I am Bangladeshi-American. And the thing is, I love being Bangladeshi-American. But I wasn’t always so embracing of my ethnicity and background.
There were times in my life when I wanted to be another ethnicity — when I didn’t completely appreciate being Bangladeshi. But as I grew, I became happier with who I was. I started to love wearing cultural clothing, I liked speaking Bangla (Bengali) more, and I fell in love with the country.
Yet, there are things that still bother me. When I would hear my friends and peers talking about Bangladesh, there was usually one thing in common: how much they disliked it. They would bring up getting sick from the food, getting stares from strange men, the bugs, the heat, etc. I’m not trying to invalidate their experiences or say that they’re wrong. Like any other country, Bangladesh certainly has its downsides. I myself can’t stand the bugs and I have to admit, it can get really hot.
But for some reason, the good sides weren’t really brought up in this conversation. The incredibly beautiful countryside? The diversity of wildlife? The kindness of the people? The beauty of hearing Bangla (Bengali) spoken again and again? The fact that our people worked so hard for independence? It didn’t seem fair to me that Bangladesh was so poorly talked about. If outsiders had listened to the conversation, they wouldn’t have considered visiting or learning about Bangladesh.
And as for me, I would be too shy to bring this up when my friends would discuss it. It seemed to be taken for granted that Bangladesh was an undesirable place, period. So how could I bring up that I actually liked the place?
Saying that the people around me hate Bangladesh would be a bit of a stretch and would also be something that I can’t be sure of. But this dislike for the country that is our culture and our ethnicity reflects a bigger problem in society, American society, to be more specific.
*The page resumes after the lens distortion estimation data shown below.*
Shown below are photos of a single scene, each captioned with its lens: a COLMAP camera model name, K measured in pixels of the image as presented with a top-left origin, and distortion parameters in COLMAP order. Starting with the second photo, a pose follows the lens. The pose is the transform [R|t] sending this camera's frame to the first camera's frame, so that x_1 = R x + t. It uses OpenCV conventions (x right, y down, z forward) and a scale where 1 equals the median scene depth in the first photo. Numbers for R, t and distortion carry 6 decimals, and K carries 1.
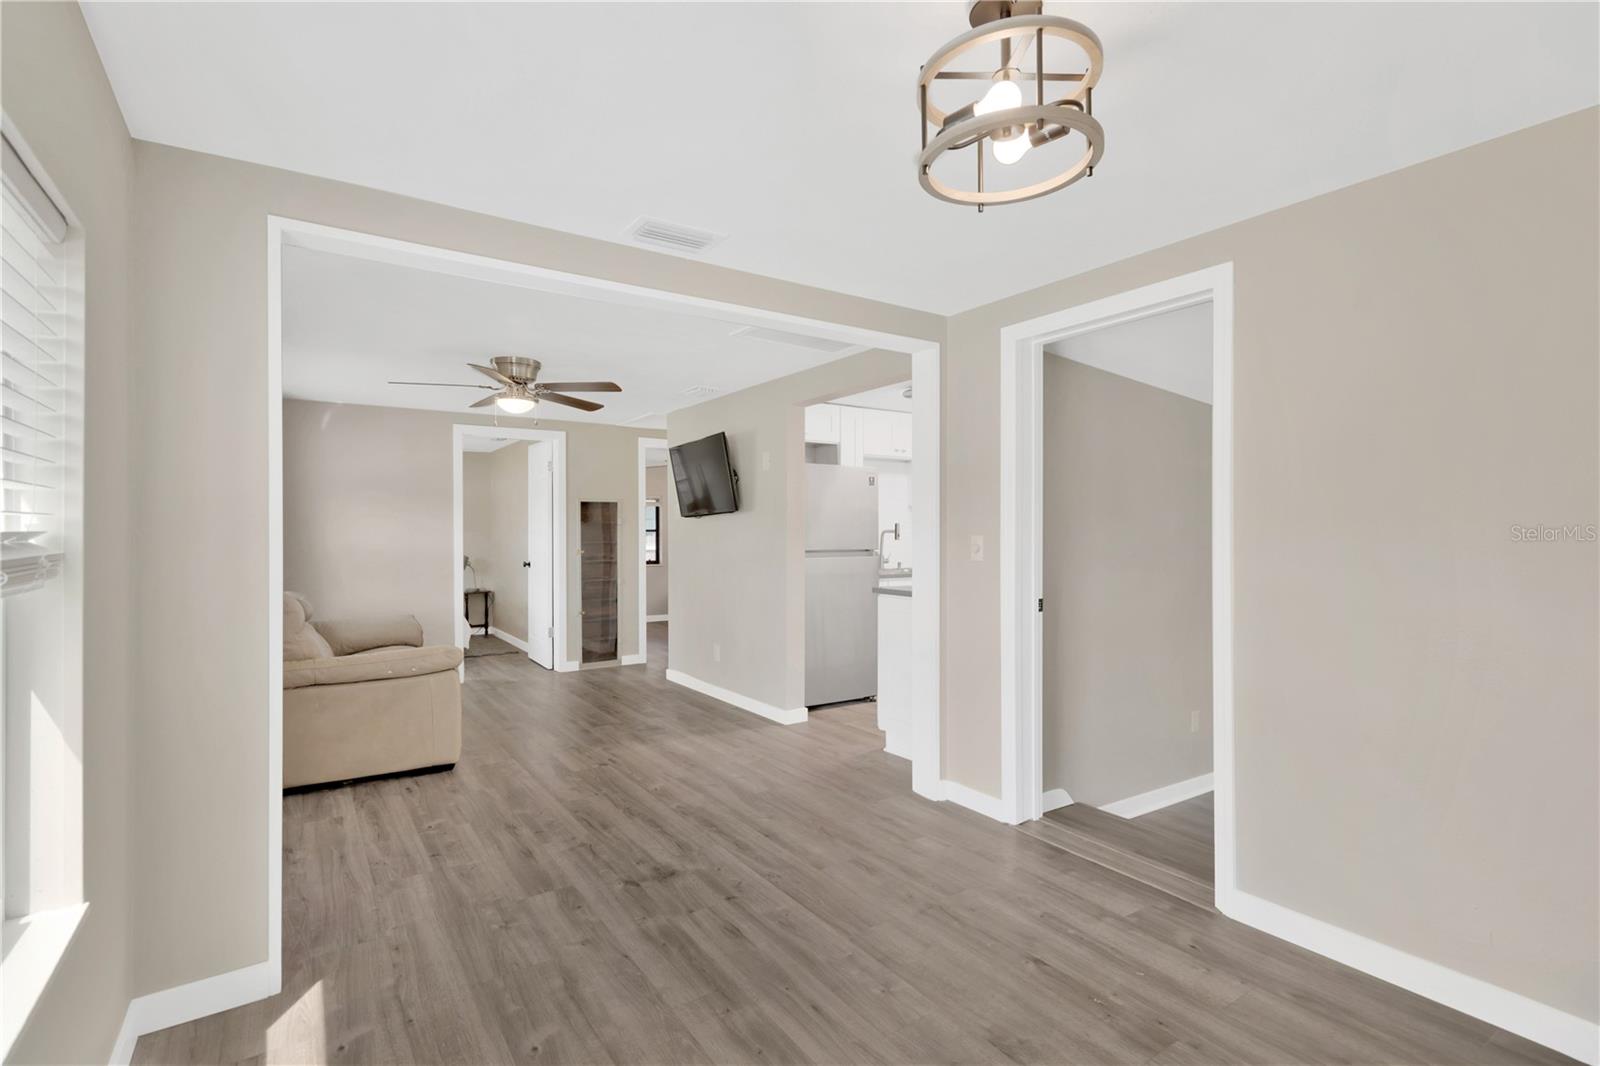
lens RADIAL K [[748.4, 0, 799.9], [0, 748.4, 525.4], [0, 0, 1]] dist [0.019318, -0.007573]
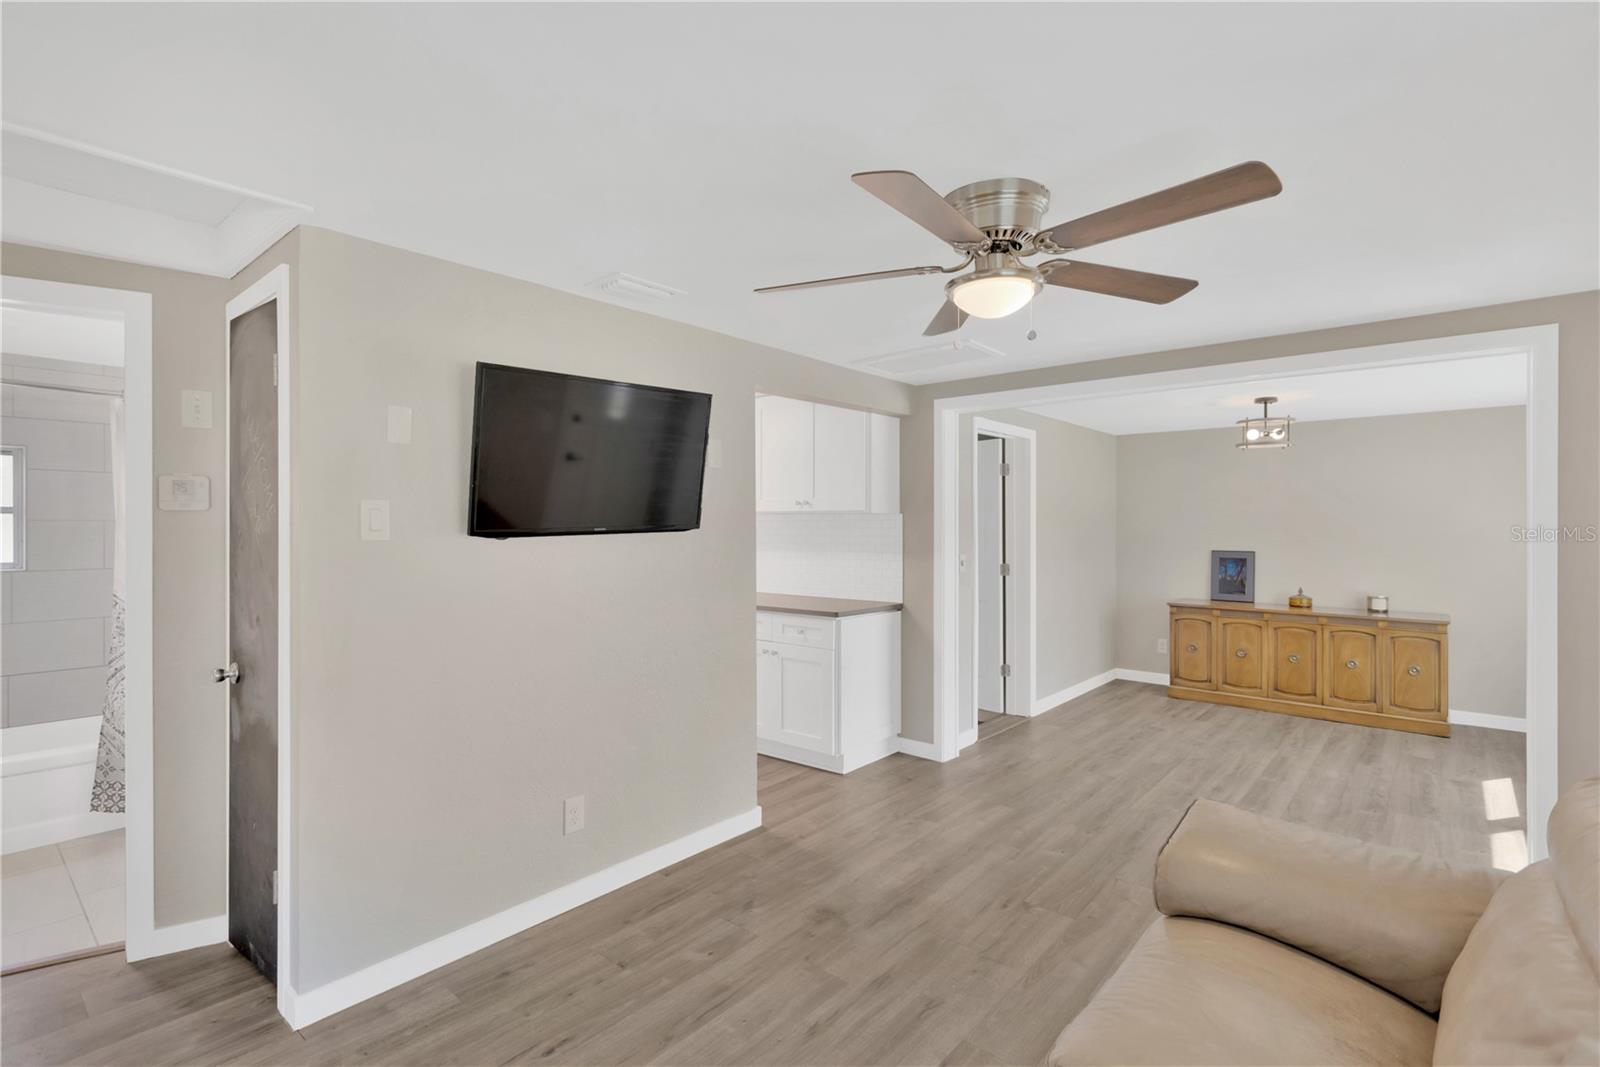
lens RADIAL K [[748.4, 0, 799.9], [0, 748.4, 525.9], [0, 0, 1]] dist [0.019318, -0.007573]
pose [[-0.258665, 0.002506, 0.965964, -0.924599], [-0.009414, 0.999943, -0.005115, -0.026341], [-0.965921, -0.010416, -0.258626, 1.457830]]
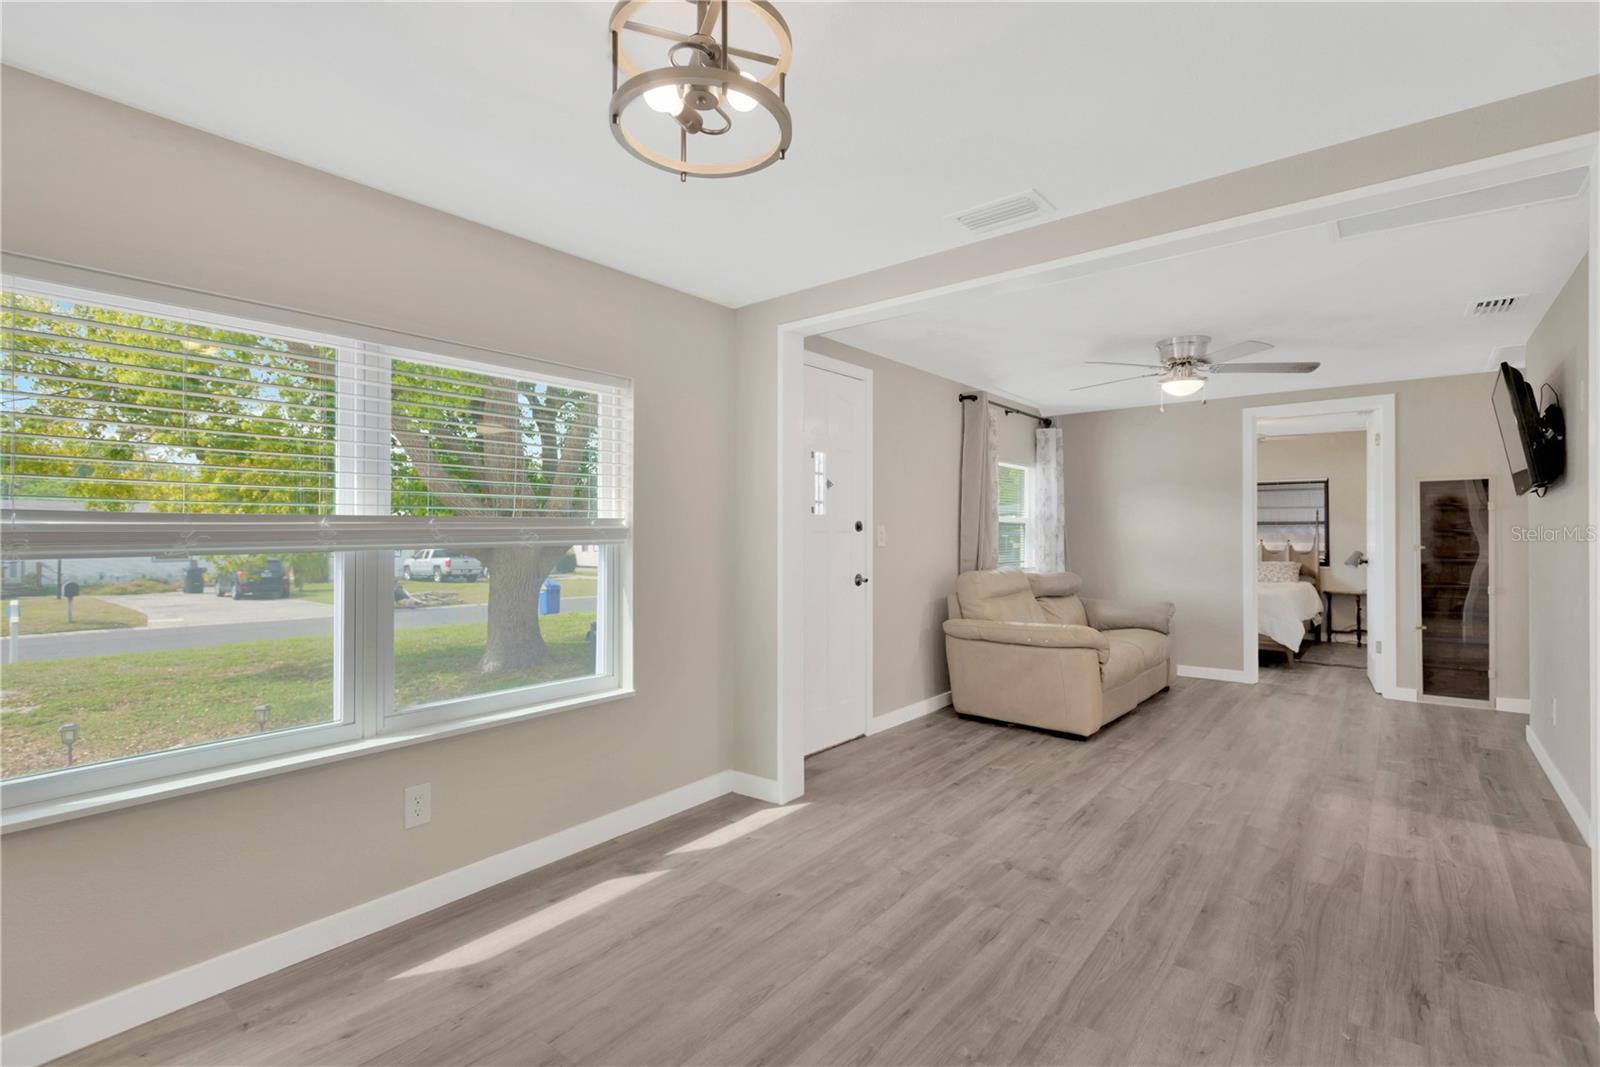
lens RADIAL K [[748.4, 0, 799.9], [0, 748.4, 525.9], [0, 0, 1]] dist [0.019318, -0.007573]
pose [[0.294134, -0.002285, -0.955761, 0.460839], [0.009902, 0.999951, 0.000657, 0.011977], [0.955713, -0.009657, 0.294142, 0.307508]]
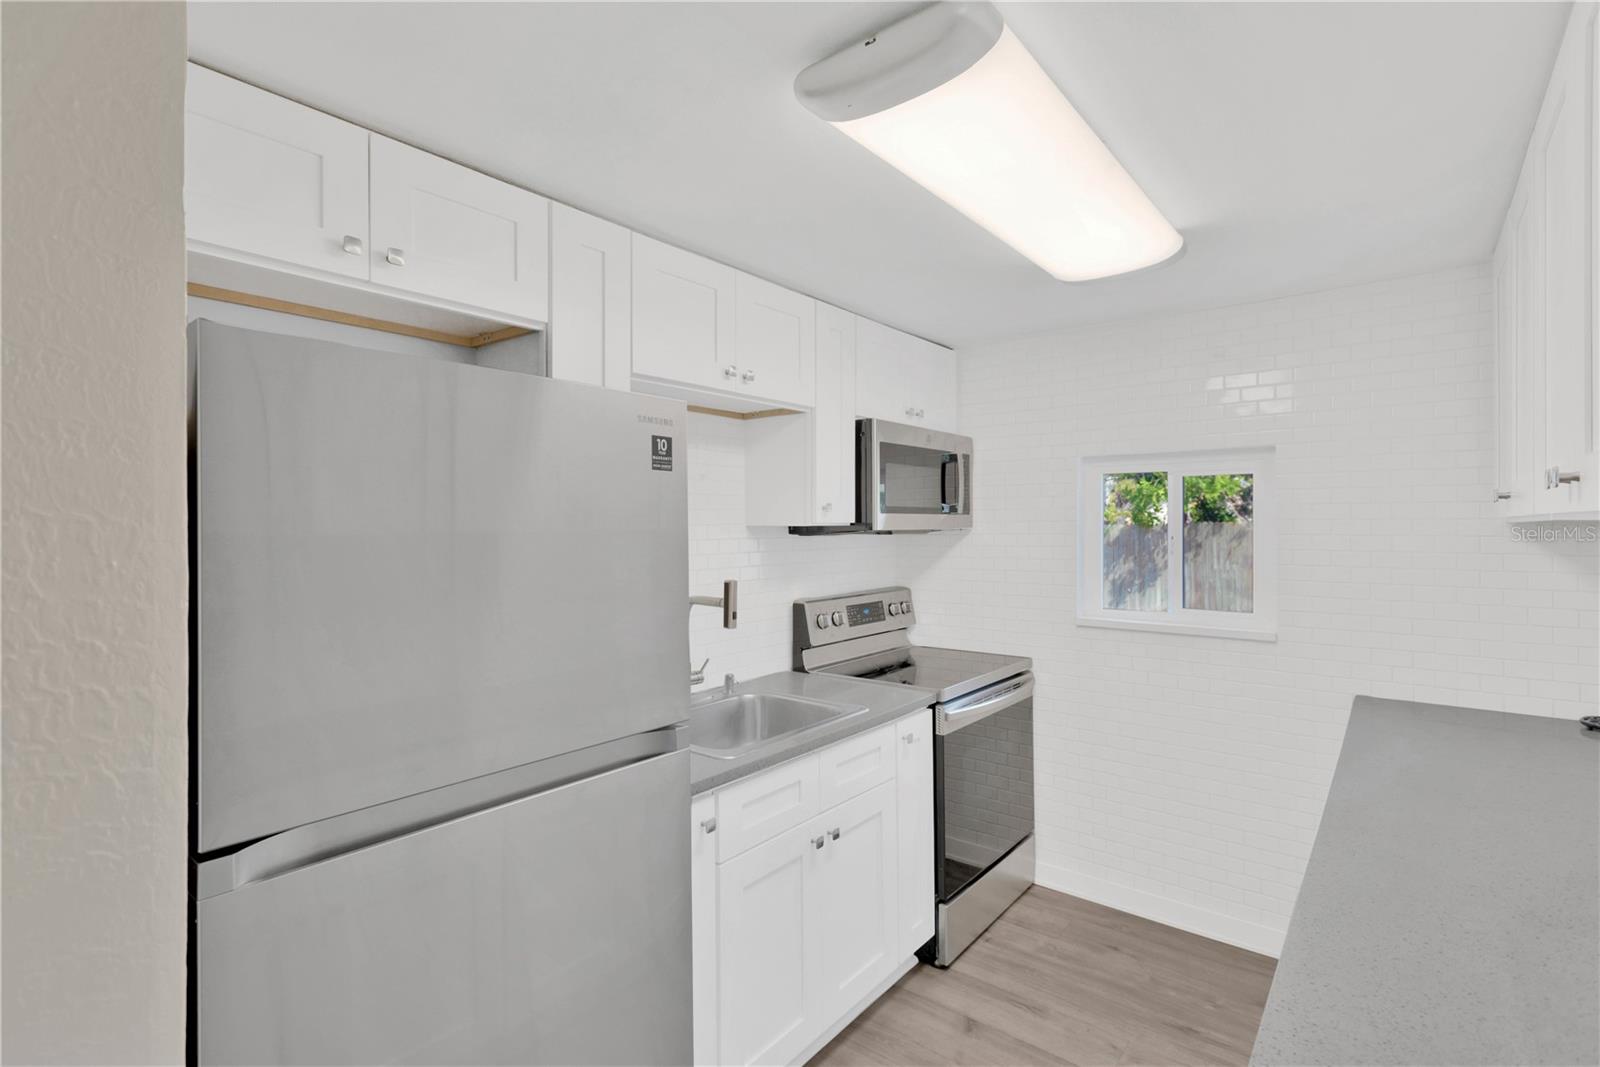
lens RADIAL K [[748.4, 0, 799.9], [0, 748.4, 525.9], [0, 0, 1]] dist [0.019318, -0.007573]
pose [[0.955865, -0.002918, 0.293790, 0.093689], [-0.001534, 0.999887, 0.014922, -0.057571], [-0.293801, -0.014714, 0.955753, 1.076470]]
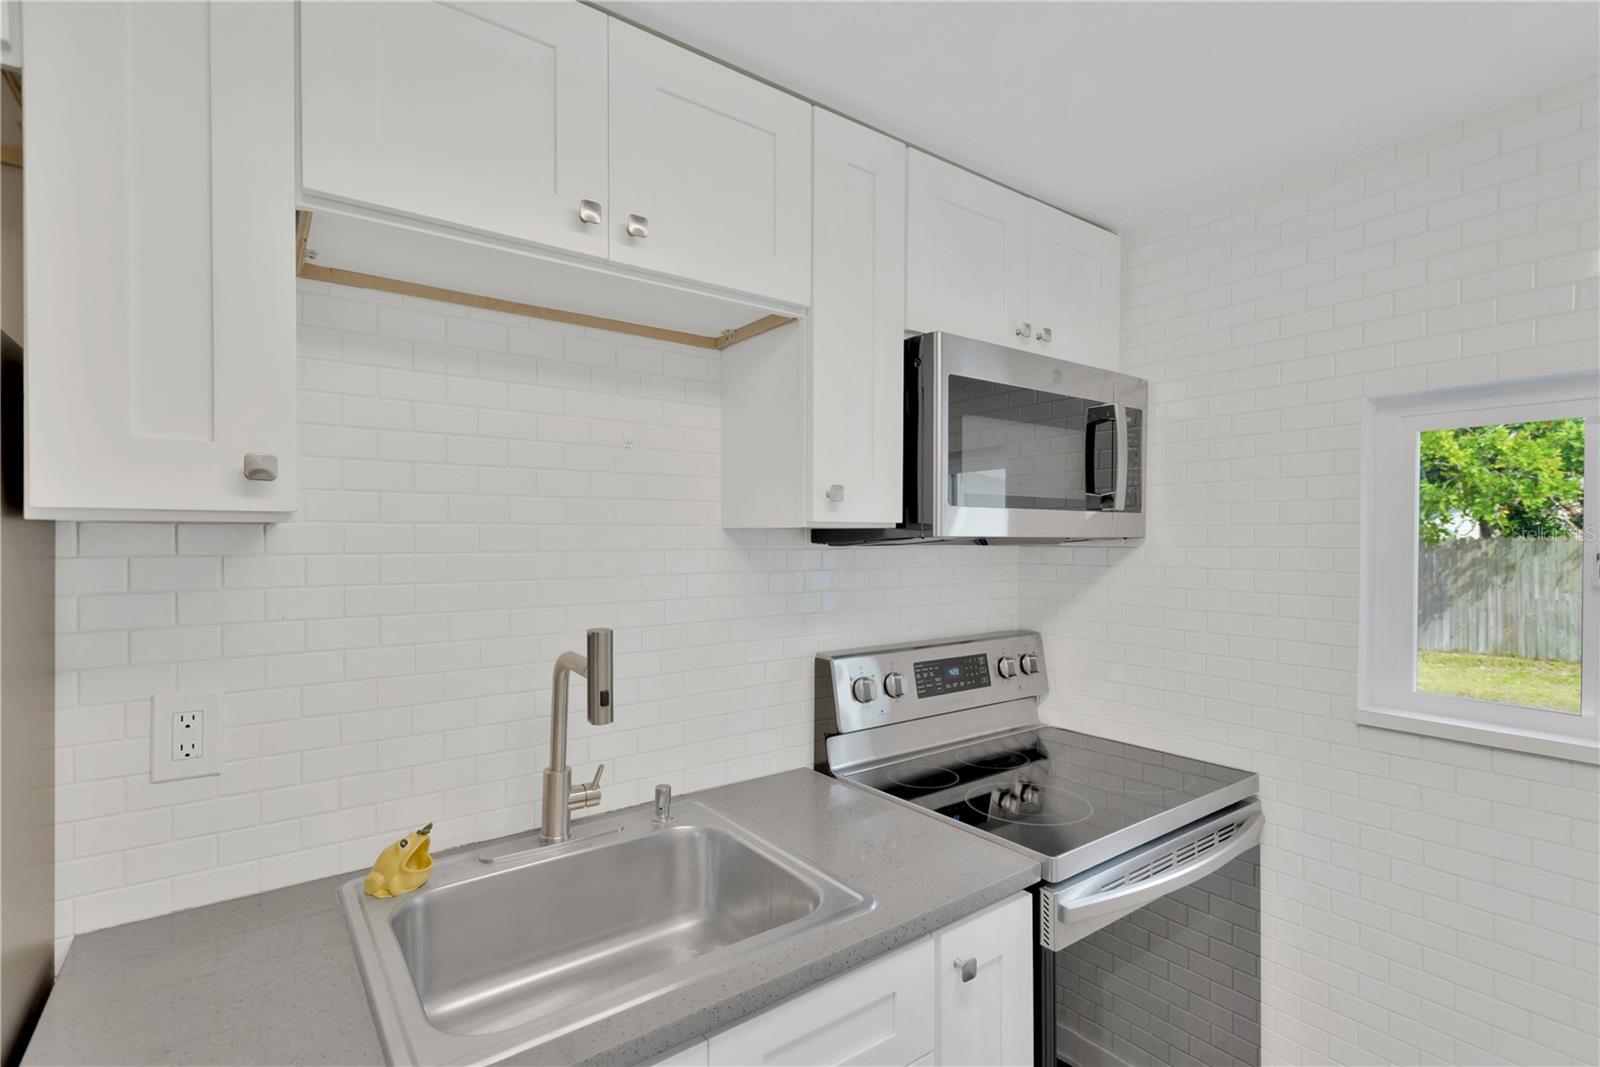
lens RADIAL K [[743.5, 0, 800.2], [0, 743.5, 538.6], [0, 0, 1]] dist [0.005233, 0.000248]
pose [[0.999121, 0.005975, 0.041490, 0.280622], [-0.006715, 0.999821, 0.017710, -0.048367], [-0.041377, -0.017973, 0.998982, 1.348772]]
Growing up in America, it’s easy to internalize the culture that values European-Americans and white people. We see it in our media all the time. The representation of white models and movie stars far outnumber the colored ones. The beauty standard in America consists of colored eyes and small noses-features which are characteristic of Europeans. Assimilation is something that is almost expected of immigrants, yet at the same time, we acknowledge America’s diversity. We complain when people can’t speak English well, even though it signifies that they know other languages. Desi accents are laughed at, European accents are adored. America is constantly emphasized as the land of the free when it is clear that racism, discrimination, and hate are still at large. In this society, it is easy to see why children of color would become ashamed of their ethnicities and of their backgrounds. But that doesn’t mean it’s okay.
How can we ever claim America to be a melting pot if we refuse to accept all the different colors and ethnicities that come together? How can we ever attempt to dismantle white supremacy, if we ourselves are ashamed of not being white?
It’s time to stop being ashamed of our backgrounds, to stop being ashamed of our ethnicities, to stop being ashamed of being who we are. Now, don’t get me wrong. Whether or not you like America or another country better is completely up to you. But don’t belittle your background. Don’t belittle yourself.